__EXERCISE PASSAGE__
3.2. Source Channel Encoding

The compressed video bit-stream comprises three partitions types A, B, and C of all the slices per frame. The bit-stream $x_i$ is then mapped to bit-string $x_i^{\prime }$ using a special bitmapping scheme, referred to as Over-complete Mapping (OCM), where we have $i=1,2,3\dots n$. Thereafter the mapped bit string $x_i^{\prime }$ is interleaved to conquer the burst of error into $\overline{x_i}$ using the bit interleaver ($\mathsf{\Pi }$). The interleaved sequence $\overline{x_i}$ is then passed to the RSC encoder which encodes the sequence by different code rates as shown in Table 3. Our proposed NCC and NCDSTS-SP schemes employ Rate-1 OCM, presented in Table 2, as inner code while Rate-1/3 RSC code is employed as outer channel code. Contrary to this and in order to improve the convergence behavior of our employed iterative coding, CDSTS-SP scheme employ Rate-3/4 OCM, presented in Table 2, as inner code while Rate-4/9 RSC code is employed as outer channel code. The channel coded output from this block is forwarded to the next block for further processing.

3.3. Modulation and Transmission

The encoded bit-stream received from the source channel encoding block is then forwarded to modulation and transmission block. Using NCC scheme the received bit-stream is mapped to the stream of QPSK symbols. Afterwards, the Single Input Single Output (SISO) transmitter antenna is used to transmit the QPSK modulated Symbols over Rayleigh Fading channels.

While using NCDSTS-SP and CDSTS-SP schemes the received bit-stream is mapped to the SP symbols $S_i$, where $i=0,1,2,3\dots L-1$ by SP mapper, L is the modulated symbols that represents the number of SP signaling elements [52,60]. Afterwards, the DSTS transmitter antenna is used to transmit the SP modulated Symbols over Rayleigh Fading channels.

DSTS transceiver is liable to diversity gain in wireless network, reduced BER and accomplished a substantial video quality improvement. Due to embedding DSTS MIMO scheme, the proposed transceivers can be deployed in diverse environment for providing better video quality performance.

At the decoder side the received signal is first presented to the DSTS decoder and SP demapper which gives the Log-Likelihood Ratios (LLRs) value for the bit-stream. The generated LLR values are forwarded to the next block for further processing.

(Saved data entries)
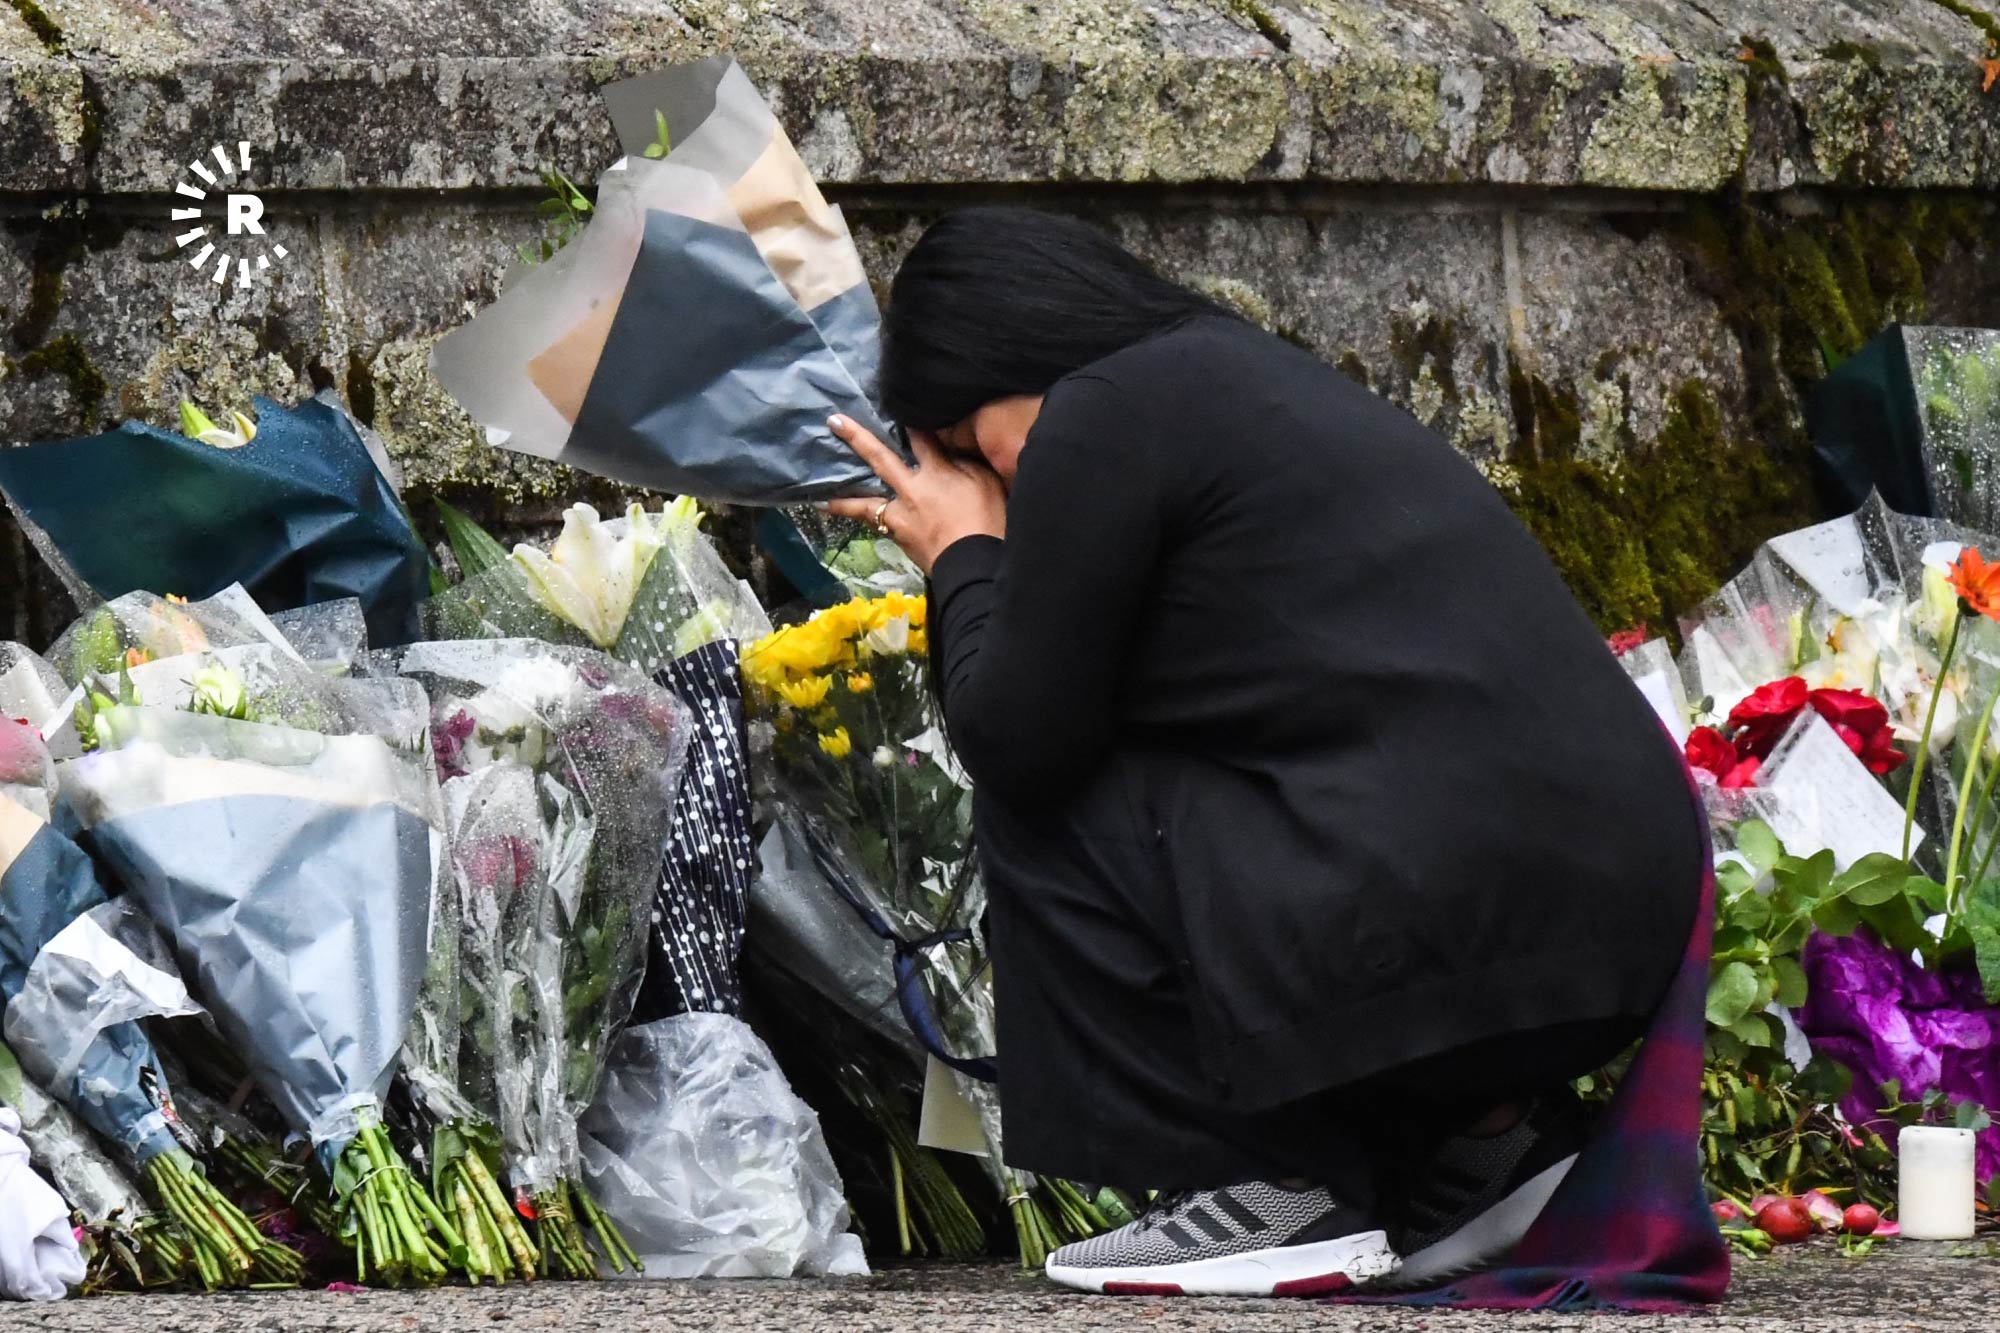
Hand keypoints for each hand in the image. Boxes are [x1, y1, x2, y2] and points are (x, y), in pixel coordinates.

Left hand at [826, 415, 1006, 572]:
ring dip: (843, 500)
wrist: (973, 565)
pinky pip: (877, 526)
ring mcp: (901, 517)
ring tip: (821, 500)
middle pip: (880, 459)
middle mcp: (911, 490)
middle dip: (857, 439)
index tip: (894, 406)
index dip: (908, 421)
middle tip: (833, 422)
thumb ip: (966, 463)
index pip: (920, 439)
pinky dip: (864, 522)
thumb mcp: (986, 483)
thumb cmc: (988, 521)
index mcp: (936, 472)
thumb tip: (951, 450)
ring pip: (866, 504)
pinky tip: (854, 521)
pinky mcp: (900, 539)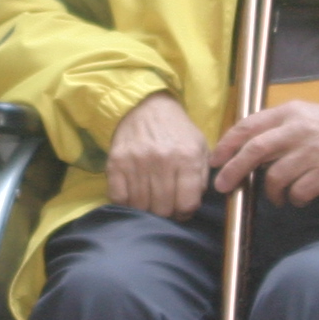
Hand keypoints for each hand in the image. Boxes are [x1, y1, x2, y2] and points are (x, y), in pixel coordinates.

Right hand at [107, 90, 210, 218]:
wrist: (146, 106)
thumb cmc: (176, 131)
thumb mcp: (199, 147)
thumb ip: (202, 177)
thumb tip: (192, 205)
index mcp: (187, 157)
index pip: (187, 203)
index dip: (185, 212)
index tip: (182, 208)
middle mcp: (162, 160)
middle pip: (163, 209)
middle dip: (166, 213)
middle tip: (165, 205)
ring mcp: (137, 162)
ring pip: (141, 206)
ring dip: (146, 209)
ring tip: (151, 200)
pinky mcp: (115, 163)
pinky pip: (119, 198)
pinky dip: (126, 203)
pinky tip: (133, 196)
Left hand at [209, 100, 318, 206]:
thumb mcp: (301, 114)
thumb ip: (273, 126)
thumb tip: (241, 147)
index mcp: (288, 112)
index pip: (249, 126)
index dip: (227, 145)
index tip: (216, 160)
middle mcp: (298, 130)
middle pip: (255, 151)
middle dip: (234, 170)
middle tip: (225, 185)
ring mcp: (312, 152)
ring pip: (275, 176)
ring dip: (270, 191)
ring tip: (276, 196)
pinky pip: (299, 192)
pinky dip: (294, 199)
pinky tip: (297, 198)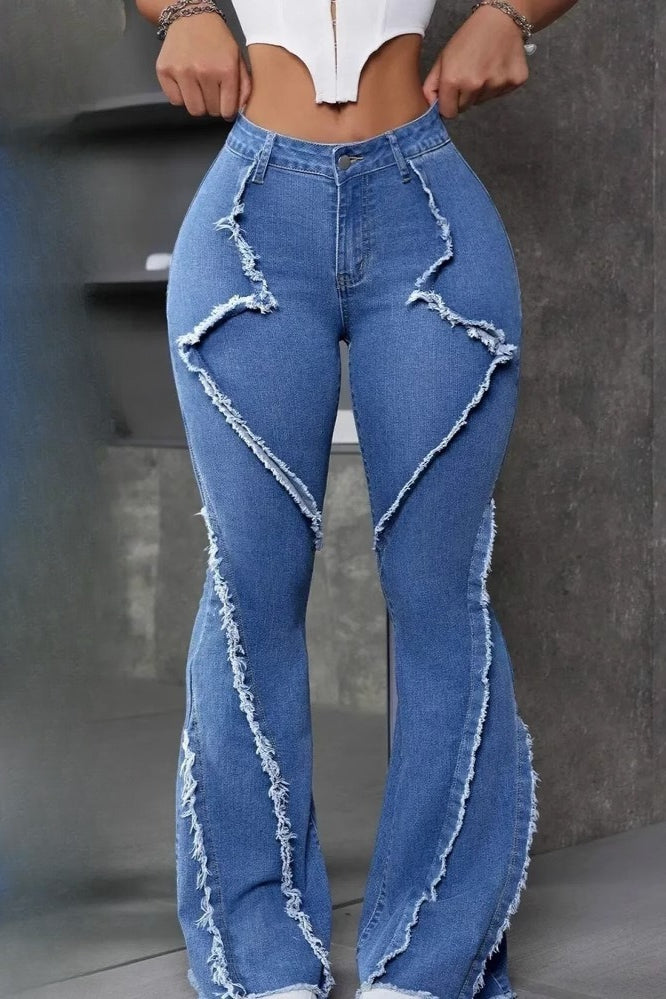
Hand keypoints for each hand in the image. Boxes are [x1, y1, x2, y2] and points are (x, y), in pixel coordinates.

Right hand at [156, 11, 251, 119]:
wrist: (192, 17)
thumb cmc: (216, 39)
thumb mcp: (238, 58)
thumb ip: (244, 85)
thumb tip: (240, 110)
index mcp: (225, 69)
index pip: (227, 110)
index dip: (227, 110)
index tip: (225, 105)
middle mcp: (203, 71)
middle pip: (210, 111)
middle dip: (213, 105)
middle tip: (211, 91)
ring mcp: (182, 71)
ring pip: (193, 109)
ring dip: (197, 103)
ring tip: (199, 88)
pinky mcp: (164, 71)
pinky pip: (175, 101)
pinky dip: (181, 96)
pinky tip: (186, 83)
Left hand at [423, 4, 528, 118]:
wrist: (500, 19)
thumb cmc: (469, 36)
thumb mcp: (443, 58)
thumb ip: (432, 85)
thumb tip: (430, 108)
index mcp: (454, 80)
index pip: (448, 113)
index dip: (449, 104)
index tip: (452, 94)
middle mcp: (475, 85)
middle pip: (465, 108)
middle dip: (464, 96)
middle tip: (469, 73)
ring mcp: (496, 85)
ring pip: (482, 101)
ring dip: (481, 90)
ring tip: (484, 67)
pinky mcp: (514, 82)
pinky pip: (500, 94)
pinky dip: (498, 84)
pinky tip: (497, 67)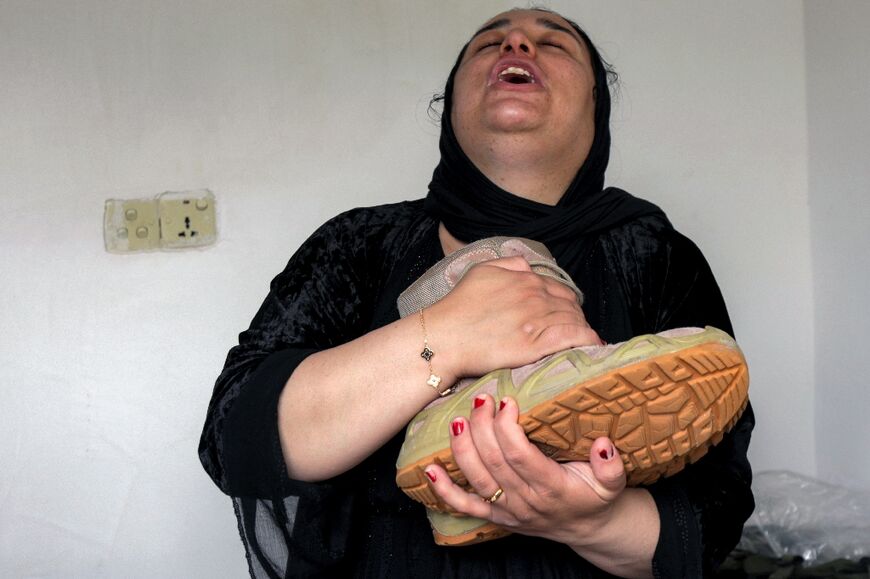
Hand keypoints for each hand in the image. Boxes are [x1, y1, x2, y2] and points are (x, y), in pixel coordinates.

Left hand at [423, 395, 625, 545]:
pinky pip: (465, 507)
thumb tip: (604, 445)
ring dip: (462, 449)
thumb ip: (611, 467)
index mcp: (551, 487)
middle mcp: (525, 500)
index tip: (508, 400)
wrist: (587, 530)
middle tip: (481, 398)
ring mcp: (507, 510)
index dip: (508, 428)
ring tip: (457, 420)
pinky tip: (429, 471)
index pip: (520, 455)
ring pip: (476, 479)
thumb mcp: (613, 484)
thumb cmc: (595, 497)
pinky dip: (444, 491)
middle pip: (493, 461)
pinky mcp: (495, 516)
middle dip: (482, 427)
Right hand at [427, 256, 601, 378]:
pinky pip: (573, 337)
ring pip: (574, 320)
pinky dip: (587, 339)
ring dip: (581, 329)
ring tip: (583, 341)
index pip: (558, 289)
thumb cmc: (457, 307)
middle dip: (574, 316)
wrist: (443, 336)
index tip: (563, 315)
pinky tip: (592, 345)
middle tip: (572, 330)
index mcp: (524, 277)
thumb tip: (527, 265)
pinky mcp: (536, 343)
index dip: (564, 303)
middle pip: (570, 304)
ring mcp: (537, 318)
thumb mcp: (480, 270)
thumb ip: (509, 263)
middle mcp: (534, 294)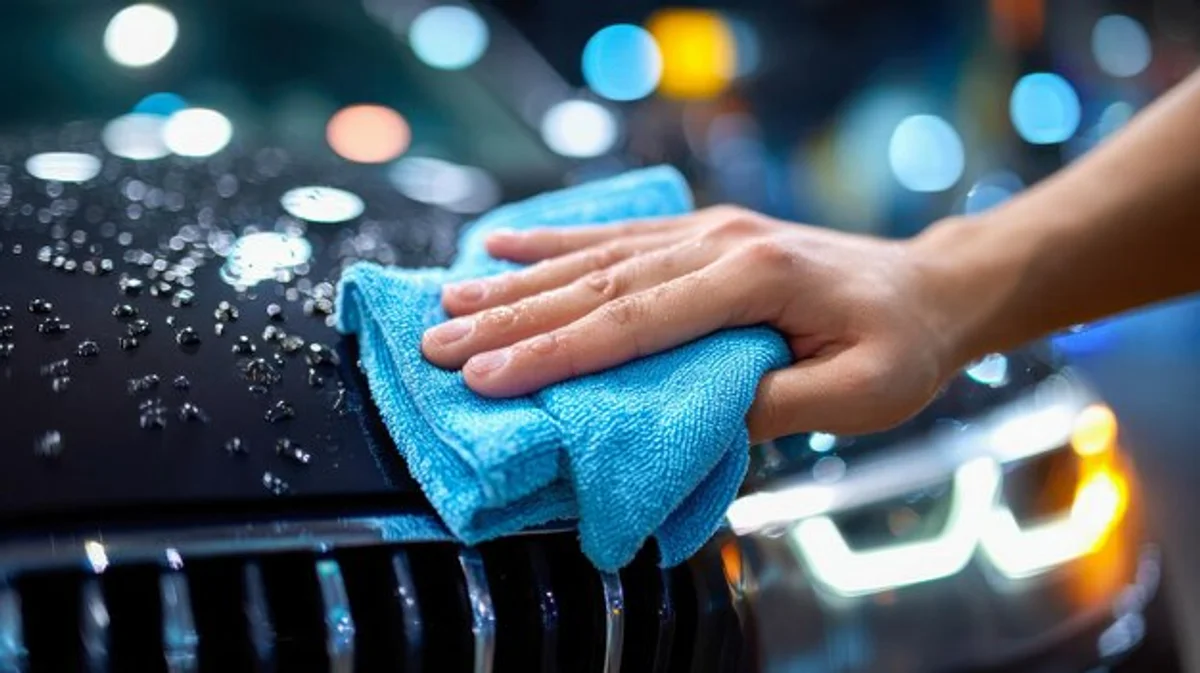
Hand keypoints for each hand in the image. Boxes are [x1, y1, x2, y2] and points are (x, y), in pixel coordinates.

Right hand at [421, 206, 963, 441]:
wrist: (931, 287)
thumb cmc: (901, 348)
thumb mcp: (858, 395)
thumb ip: (770, 404)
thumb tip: (687, 414)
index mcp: (755, 279)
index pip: (636, 322)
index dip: (558, 353)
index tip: (490, 378)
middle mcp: (720, 242)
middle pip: (599, 284)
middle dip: (513, 319)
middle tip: (439, 343)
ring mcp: (708, 231)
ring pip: (597, 256)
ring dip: (519, 282)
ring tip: (450, 301)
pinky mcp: (704, 233)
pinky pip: (618, 234)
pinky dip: (556, 242)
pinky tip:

__CHECK YOUR UNDERSTANDING__
a) Return the part of the video transmission passage that begins at the words "The encoded bit-stream" and stops after the words "QPSK modulated Symbols over Rayleigh Fading channels.".
b) In the video transmission passage, which outer channel code does the CDSTS-SP scheme use?

__SOLUTIONS IN ORDER__
a)
The encoded bit-stream received from the source channel encoding block is then forwarded to modulation and transmission block. Using NCC scheme the received bit-stream is mapped to the stream of QPSK symbols. Afterwards, the Single Input Single Output (SISO) transmitter antenna is used to transmit the QPSK modulated Symbols over Rayleigh Fading channels.

b) A Rate-4/9 RSC code.